*Extract provided:*
⟨

External malformations:

not specified

Skeletal malformations:

effects observed, treatment-related

Description (incidence and severity):

Fused sternebrae was observed in kits from females treated at dose levels of 8 and 10 mg/kg bw/d (in 2/125 and 9/116 foetuses, respectively; 8 % of foetuses, 56 % of litters at 10 mg/kg/day). Fused skull bones were also noted in kits from these dose groups but there was no dose-response (2.4 % of foetuses, 17 % of litters at 8 mg/kg/day). There were no other treatment related malformations or developmental variations.

Visceral malformations:

not specified

Effect levels (fetuses)

Fetal abnormalities

Overall developmental toxicity

Any other information on results incl. tables

Table 1: Summary of body weight values (g)

	0 mg/kg/day		2 mg/kg/day		4 mg/kg/day		6 mg/kg/day		8 mg/kg/day		10 mg/kg/day
Day of study	Mean	S.D.	Mean	S.D.	Mean	S.D.	Mean	S.D.	Mean	S.D.	Mean	S.D.

⟩

*Exercise directions:* Update the skeletal malformation findings from "Description (incidence and" up to and including "or developmental variations." by replacing every "kits" with "offspring".

(Data items)
⟨

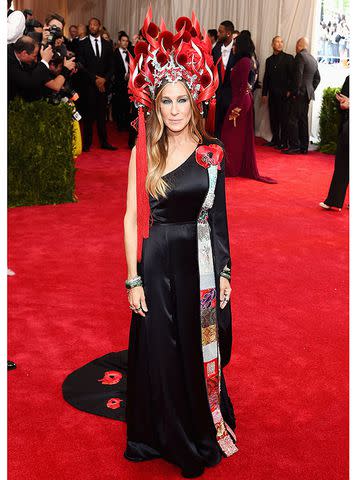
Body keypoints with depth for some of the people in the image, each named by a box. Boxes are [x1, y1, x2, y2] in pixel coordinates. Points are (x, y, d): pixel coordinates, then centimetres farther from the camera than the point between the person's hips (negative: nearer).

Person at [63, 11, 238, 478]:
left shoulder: (212, 152, -2)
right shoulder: (144, 152, -5)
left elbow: (218, 216, 4)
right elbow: (131, 218, -4)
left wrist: (224, 272, 3)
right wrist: (134, 279, -6)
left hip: (200, 264, 1)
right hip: (157, 264, -1)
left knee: (201, 350, 14)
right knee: (160, 351, 12)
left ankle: (202, 433, 37)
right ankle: (164, 436, 35)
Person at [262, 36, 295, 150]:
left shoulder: (288, 58, 1)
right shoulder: (269, 60, 15)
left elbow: (292, 75, -4)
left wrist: (289, 91, -12)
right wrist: (264, 93, 12)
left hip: (284, 94, -5)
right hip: (272, 94, 5)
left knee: (284, 118, -3)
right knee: (273, 118, 6)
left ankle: (284, 142, 1)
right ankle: (275, 139, 15)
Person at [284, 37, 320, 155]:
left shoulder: (300, 56, -9)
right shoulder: (313, 59, 16)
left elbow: (298, 75, -17)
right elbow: (317, 78, 19)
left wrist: (295, 92, -14)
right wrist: (311, 91, 19)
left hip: (300, 93, -8)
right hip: (308, 94, 8)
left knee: (293, 120, -6)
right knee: (303, 119, 11)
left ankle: (294, 146, -9)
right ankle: (304, 147, 13)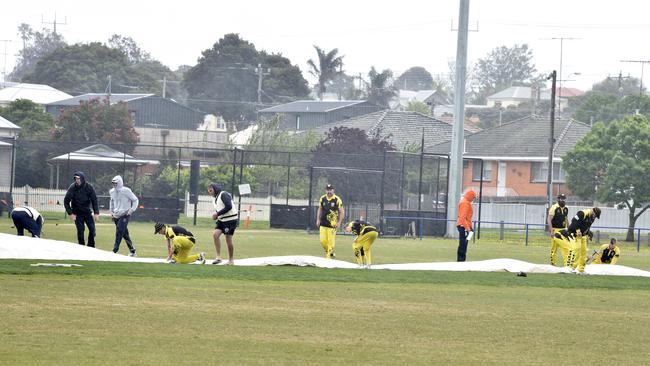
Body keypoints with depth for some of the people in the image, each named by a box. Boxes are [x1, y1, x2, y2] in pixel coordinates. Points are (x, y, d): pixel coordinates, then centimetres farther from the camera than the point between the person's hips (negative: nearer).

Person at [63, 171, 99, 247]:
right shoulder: (72, 188, -16)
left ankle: (91, 247, 11)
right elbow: (66, 202, -9)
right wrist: (70, 213, -14)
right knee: (80, 230, -7)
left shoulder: (89, 187, -11)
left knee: (92, 229, -3)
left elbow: (94, 200, -4)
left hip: (87, 211, 2)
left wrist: (96, 213, -10)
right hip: (77, 213, -2)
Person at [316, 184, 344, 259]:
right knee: (323, 240, 1)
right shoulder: (322, 198, 7)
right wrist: (318, 219, 11)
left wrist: (339, 222, -8)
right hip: (323, 223, 4)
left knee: (331, 241, -6)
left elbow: (342, 212, -2)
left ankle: (329, 256, 2)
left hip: (332, 224, -4)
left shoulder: (337, 199, -6)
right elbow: (320, 210, 18)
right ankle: (327, 252, 23)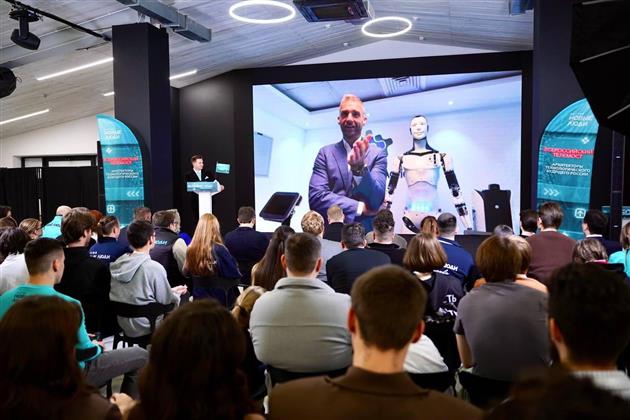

⟩

*Task answer:*
Description (incidence and severity):

Fused sternebrae was observed in offspring from females treated at dose levels of 8 and 10 mg/kg bw/d (in 2/125 and 9/116 foetuses, respectively; 8 % of foetuses, 56 % of litters at 10 mg/kg/day). Fused skull bones were also noted in offspring from these dose groups but there was no dose-response (2.4 % of foetuses, 17 % of litters at 8 mg/kg/day). There were no other treatment related malformations or developmental variations.